SUPPLIED DATA –
+--
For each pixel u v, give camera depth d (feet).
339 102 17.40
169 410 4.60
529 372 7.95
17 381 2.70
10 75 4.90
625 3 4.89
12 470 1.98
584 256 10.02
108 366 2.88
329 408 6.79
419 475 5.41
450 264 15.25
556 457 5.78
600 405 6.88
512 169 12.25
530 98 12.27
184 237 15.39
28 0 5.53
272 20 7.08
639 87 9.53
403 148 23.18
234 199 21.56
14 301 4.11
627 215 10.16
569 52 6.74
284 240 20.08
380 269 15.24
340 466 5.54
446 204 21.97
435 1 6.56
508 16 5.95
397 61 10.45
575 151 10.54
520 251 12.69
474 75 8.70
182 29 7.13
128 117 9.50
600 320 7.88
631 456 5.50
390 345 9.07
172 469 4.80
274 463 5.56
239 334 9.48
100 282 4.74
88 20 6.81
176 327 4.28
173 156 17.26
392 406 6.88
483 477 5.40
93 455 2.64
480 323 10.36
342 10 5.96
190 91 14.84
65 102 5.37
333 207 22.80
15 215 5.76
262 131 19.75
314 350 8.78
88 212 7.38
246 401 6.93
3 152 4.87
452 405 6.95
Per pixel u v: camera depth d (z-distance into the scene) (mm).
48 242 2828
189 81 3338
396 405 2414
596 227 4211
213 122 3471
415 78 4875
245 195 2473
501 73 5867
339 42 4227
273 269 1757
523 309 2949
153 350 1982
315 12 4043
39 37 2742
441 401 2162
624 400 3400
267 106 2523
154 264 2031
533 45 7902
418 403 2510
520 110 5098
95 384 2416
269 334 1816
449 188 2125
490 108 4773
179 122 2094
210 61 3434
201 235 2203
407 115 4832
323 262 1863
+--
REQUIREMENT – Only one span is wanted. It runs from the first line of the listing through the line with "523 309 2949", and each line must match exactly.

SOLUTION FOR THIS EXERCISE –
For each pixel u v, give camera depth d (feet).
339 102 17.40
169 410 4.60
529 372 7.95
17 381 2.70
10 75 4.90
625 3 4.89
12 470 1.98
584 256 10.02
108 366 2.88
329 408 6.79
419 475 5.41
450 264 15.25
556 457 5.78
600 405 6.88
512 169 12.25
530 98 12.27
184 237 15.39
28 0 5.53
272 20 7.08
639 87 9.53
403 148 23.18
234 199 21.56
14 301 4.11
627 215 10.16
569 52 6.74
284 240 20.08
380 269 15.24
340 466 5.54
446 204 21.97
435 1 6.56
508 16 5.95
397 61 10.45
575 151 10.54
520 251 12.69
474 75 8.70
182 29 7.13
128 117 9.50
600 320 7.88
631 456 5.50
390 345 9.07
172 469 4.80
274 463 5.56
239 334 9.48
100 282 4.74
88 20 6.81
176 327 4.28
173 156 17.26
392 406 6.88
483 477 5.40
93 455 2.64
480 323 10.36
342 10 5.96
190 91 14.84
65 102 5.37
333 207 22.80
15 215 5.76
262 131 19.75
314 350 8.78
88 212 7.38
246 401 6.93
3 152 4.87
452 405 6.95
Per pixel u v: camera depth d (z-distance into the scene) (mm).
48 242 2828
189 81 3338
396 405 2414
596 227 4211
213 122 3471
415 78 4875
245 195 2473
501 73 5867
339 42 4227
273 269 1757
523 309 2949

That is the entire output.